Eu estava de férias, em Buenos Aires, tomando um vinho num fim de tarde bonito e frio no Puerto Madero, um bairro nobre da cidade. Mas o casal de brasileiros da mesa ao lado começou a falar alto e eu não consegui mais desgrudar os ouvidos da conversa.

A história começou com a mulher reclamando da fila que havia se formado na porta do restaurante. Ela dizia que não havia motivos para a fila existir, já que a varanda do bar estava vazia. E o garçom tentava explicar que não podia colocar todos para dentro, pois não havia lugar para todos. Ela estava indignada, apontava com as mãos e dizia que ali fora havia muitas mesas. E o garçom, também indignado, explicava que, por conta do frio, as pessoas esperavam por mesas na parte de dentro. Por fim, já sem muita paciência, o garçom disse algo como "Então me dê uma solução!". E ela aquietou-se, não sem antes responder: "Deixa todo mundo entrar".

Depois começou a brigar com o marido. Ela queria drogas, e reclamava que era sempre ela que arrumava as drogas, sempre ela, sempre ela, em Cartagena tinha sido ela, em Curitiba tinha sido ela, e se não fosse ela, eles não usariam drogas. E ele a desmentia, enquanto tomava outra taça de vinho, e dizia que tinha conseguido drogas em São Paulo e que estava curtindo a viagem. Ela não parava de falar em drogas, até chamou o garçom para perguntar se ele não tinha drogas...
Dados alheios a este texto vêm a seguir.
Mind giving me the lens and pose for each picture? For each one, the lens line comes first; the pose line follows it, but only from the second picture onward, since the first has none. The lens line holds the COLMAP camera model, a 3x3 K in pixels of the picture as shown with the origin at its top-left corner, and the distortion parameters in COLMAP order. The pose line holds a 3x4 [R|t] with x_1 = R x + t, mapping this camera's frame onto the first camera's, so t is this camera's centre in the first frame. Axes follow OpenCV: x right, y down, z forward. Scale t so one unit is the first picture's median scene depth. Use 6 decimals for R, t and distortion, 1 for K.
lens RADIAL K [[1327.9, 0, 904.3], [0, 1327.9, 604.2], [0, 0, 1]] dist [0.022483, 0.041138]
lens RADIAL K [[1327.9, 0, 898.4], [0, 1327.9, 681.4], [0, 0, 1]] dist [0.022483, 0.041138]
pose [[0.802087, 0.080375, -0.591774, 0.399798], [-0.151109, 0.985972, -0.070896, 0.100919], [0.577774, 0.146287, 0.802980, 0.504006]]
Os dois estavam muito bêbados.

Quando, enfim, pediram a conta, mudaram de assunto, foram falar de dinheiro. A conta chegou, ele tirou um bolo de notas do bolso e começou a contar, enquanto ela o filmava. Sim, ela filmava e narrava coisas como "Olha como a gente tem muito dinheiro".

Eu mesmo não acreditava na loucura que estava vendo.
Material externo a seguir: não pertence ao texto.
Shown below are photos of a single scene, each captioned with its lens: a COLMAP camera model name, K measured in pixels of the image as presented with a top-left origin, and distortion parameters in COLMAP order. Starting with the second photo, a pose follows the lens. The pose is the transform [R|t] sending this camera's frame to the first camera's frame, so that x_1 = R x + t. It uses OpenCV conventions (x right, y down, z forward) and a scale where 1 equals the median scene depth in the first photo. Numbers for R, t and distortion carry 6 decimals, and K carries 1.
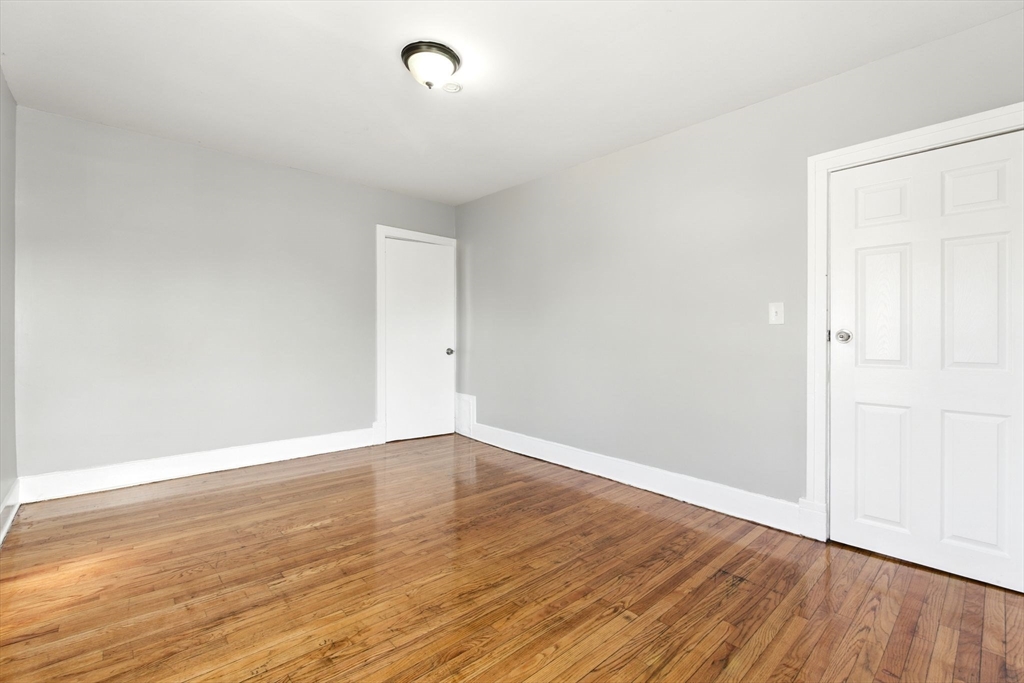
lens RADIAL K [[454.6, 0, 512.9], [0, 454.6, 341.9], [0, 0, 1]] dist [-0.008163, 0.001023]
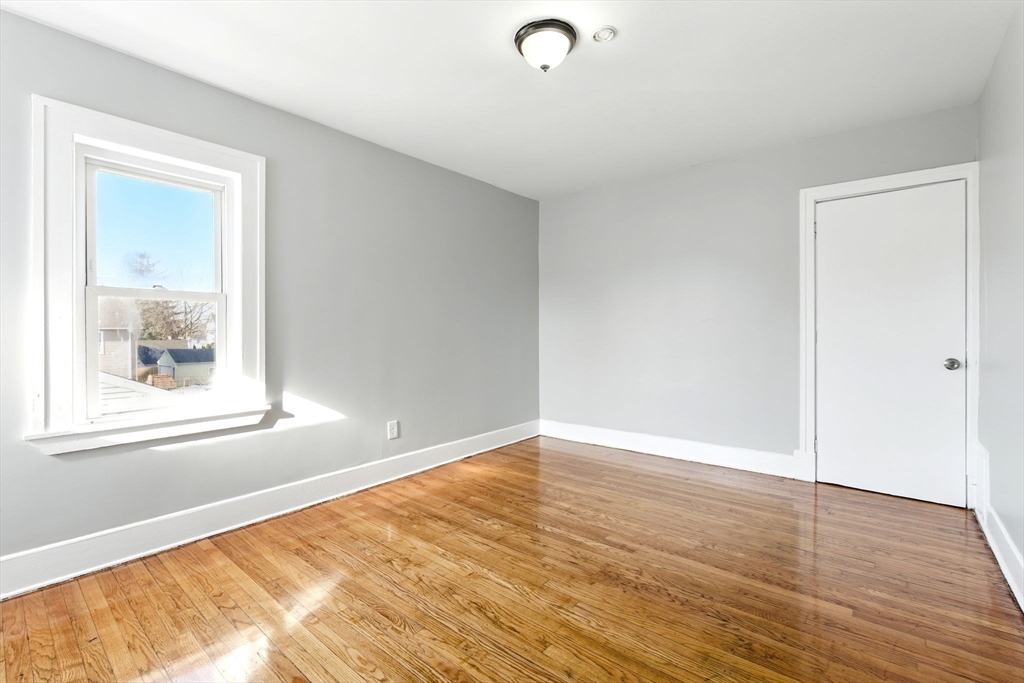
lens RADIAL K [[454.6, 0, 512.9], [0, 454.6, 341.9], [0, 0, 1]] dist [-0.008163, 0.001023]
pose [[0.143020, 0.012716, -0.989638, 0.630230], [-0.013411, 0.999851, 0.010909, -0.010138], [0.989629, 0.011712, 0.143169, 0.690910]]
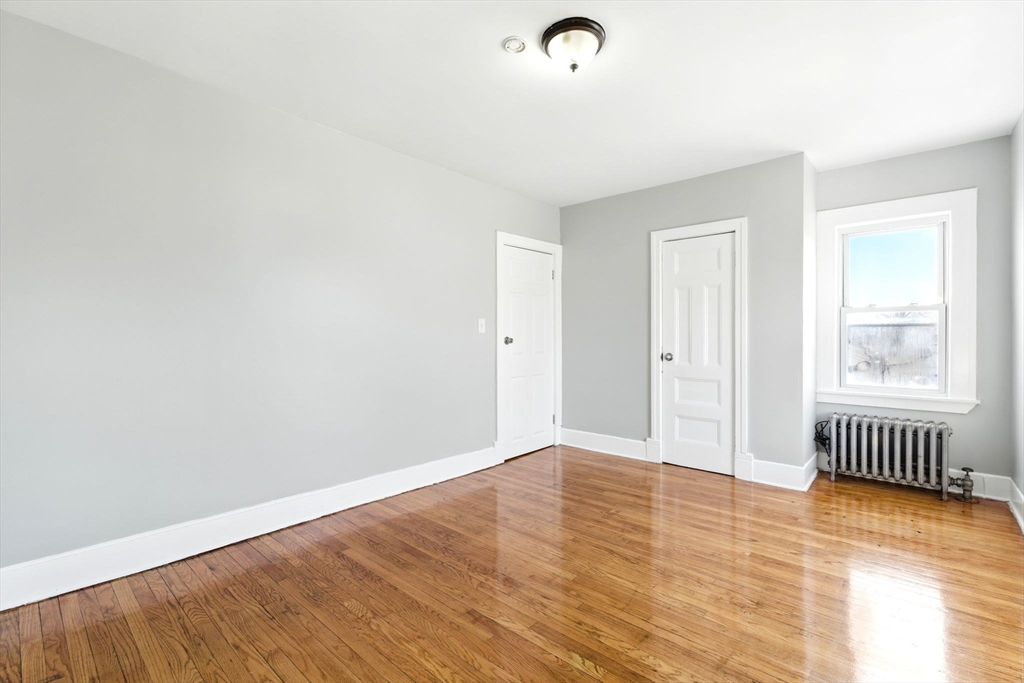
lens RADIAL K [[454.6, 0, 512.9], [0, 454.6, 341.9], [0, 0, 1]] dist [-0.008163, 0.001023]
pose [[-0.103724, -0.014116, 0.994506, -0.923094], [0.019832, 0.999671, 0.016258, -0.032304], [-0.994408, 0.021409, -0.103410, 1.051363]]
E ainda foram embora dizendo coisas safadas e mesquinhas como "Quando eu chegar no quarto, vou jogar esse dinheiro sobre você e a gente vai transar com as notas sobre a cama".
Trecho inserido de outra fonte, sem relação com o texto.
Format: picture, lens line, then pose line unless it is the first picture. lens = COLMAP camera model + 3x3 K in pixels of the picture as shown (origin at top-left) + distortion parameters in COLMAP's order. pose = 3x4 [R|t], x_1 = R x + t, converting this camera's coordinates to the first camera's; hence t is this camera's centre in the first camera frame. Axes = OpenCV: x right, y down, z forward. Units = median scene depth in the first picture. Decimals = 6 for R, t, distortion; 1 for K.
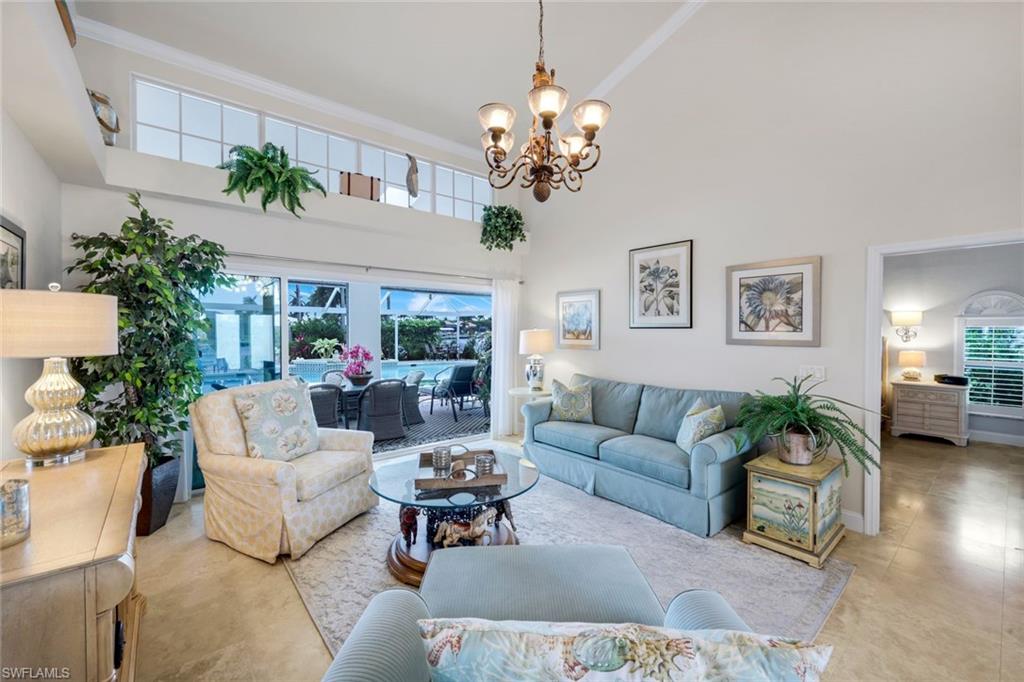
lens RADIAL K [[421.6, 0, 511.5], [0, 421.6, 337.1], [0, 0, 1]] dist [0.008904, 0.000627]
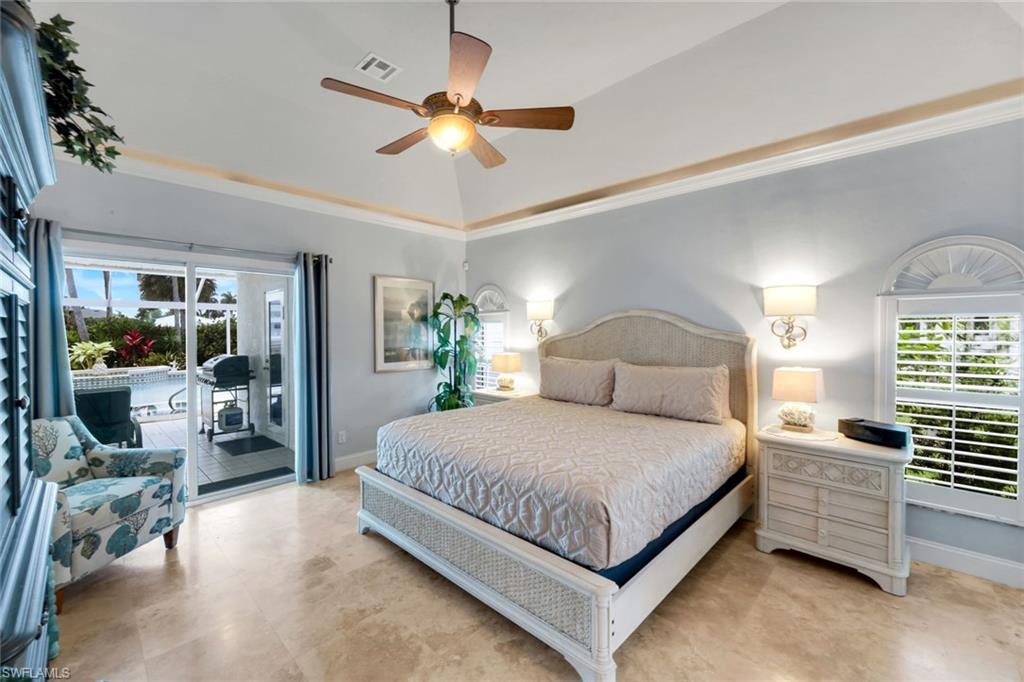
lens RADIAL K [[421.6, 0, 507.4], [0, 421.6, 338.2], [0, 0, 1]] dist [0.008904, 0.000627]
pose [[0.993511, -0.003562, 0.113681, 0.578742], [0.003525, 0.999994, 0.000529, -0.001758], [-0.113682, -0.000125, 0.993517, 0.577385]]
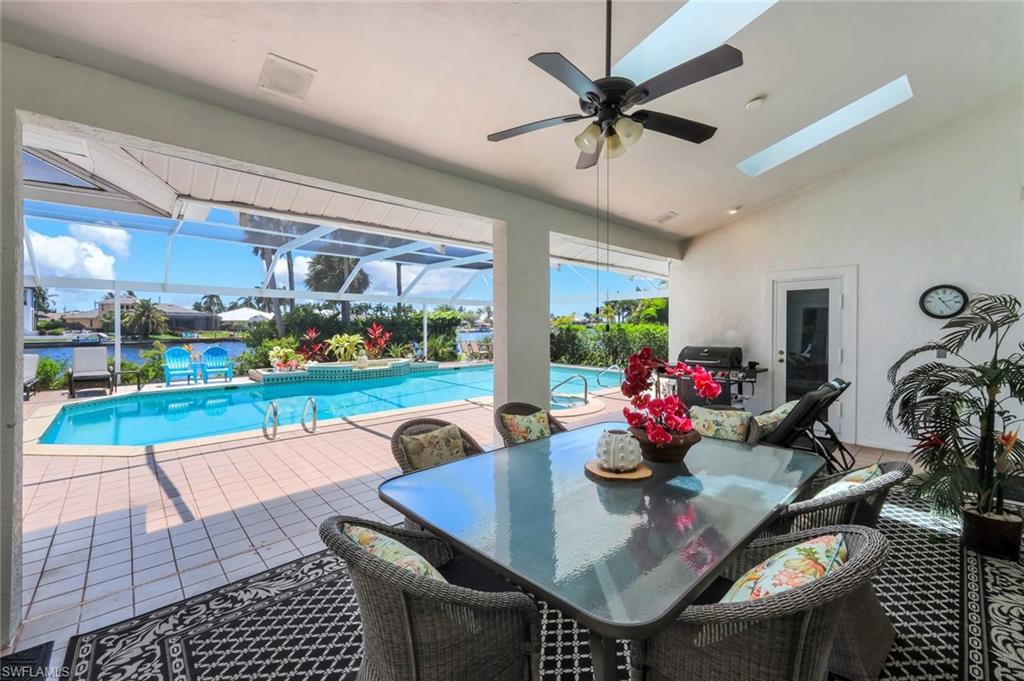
lens RADIAL K [[419.7, 0, 514.9], [0, 419.7, 325.6], [0, 0, 1]] dist [0.001908, 0.000169]
pose [[0.997534, -0.000470, 0.070186, -0.592142], [0.001634, 0.999862, -0.016534, 0.000646], [-0.070169, 0.016608, 0.997397, 0.696523]]
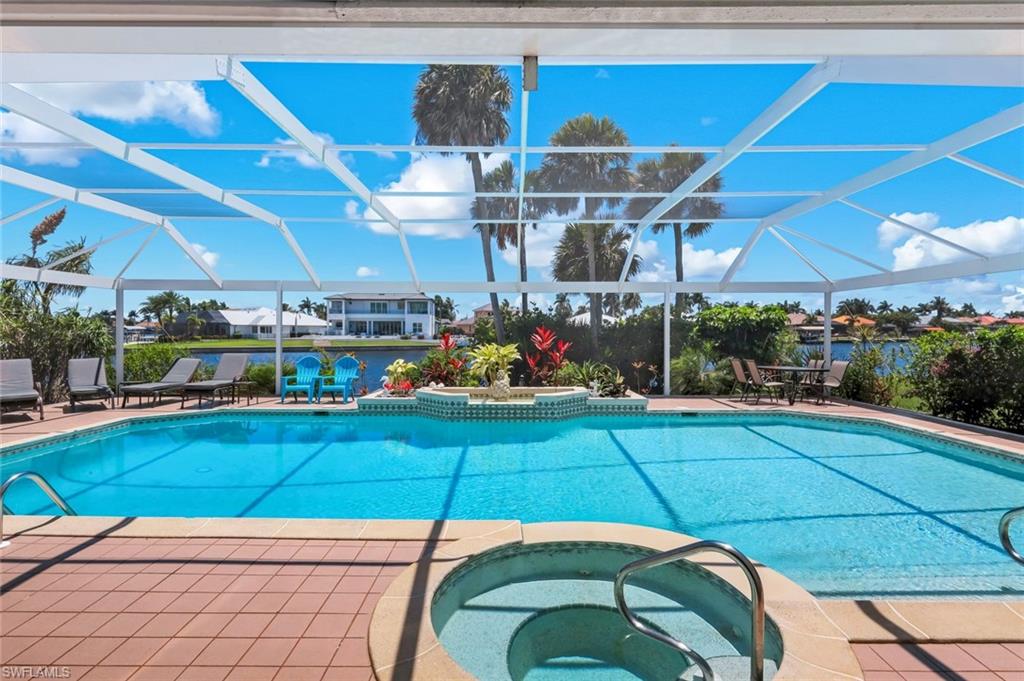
lens RADIAL K [[530.6, 0, 513.2], [0, 530.6, 339.7], [0, 0, 1]] dist [0.000126, 0.001505]
pose [[0.776926, 0.010380, -0.629506, -0.165370], [-0.011433, 0.999932, 0.002377, -0.007934], [0.629488, 0.005350, 0.776992, 1.697667]]
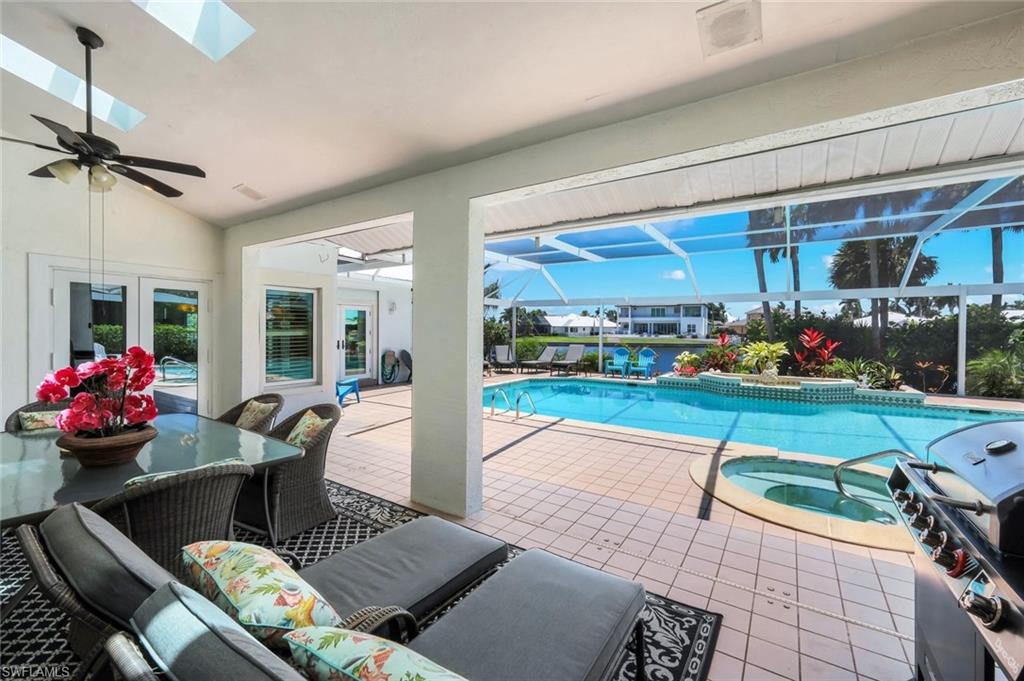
lens RADIAL K [[419.7, 0, 507.7], [0, 419.7, 333.9], [0, 0, 1]] dist [0.001908, 0.000169]
pose [[0.295305, 0.009290, -0.955358, 0.083450], [-0.022138, 0.999751, 0.002879, -0.004235], [0.955147, 0.020299, 0.295437, 1.431807]]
Enquanto transcrevo a história, parece que estou inventando. Mas aconteceu exatamente assim, enquanto eu comia de forma mais modesta no Puerto Madero.

Se eu tivesse inventado, seria uma história ruim para a literatura. Eu precisaria trabalhar sobre os personagens para deixá-los um pouco mais críveis. Ou mais absurdos (impossível). Mas se por acaso eu quisesse fazer uma crítica à burguesia, eu não precisaria inventar, seria a história perfeita.

Então eu guardo todas as histórias que ouço, vejo, vivo... Um dia elas me servem.

Criatividade para mim é isso. É mais sobre perceber o valor das histórias que acontecem o tempo todo ao redor do que, literalmente, criar.

Criatividade é o que você faz com as histórias que você vive.

O que você faz com as histórias que você vive?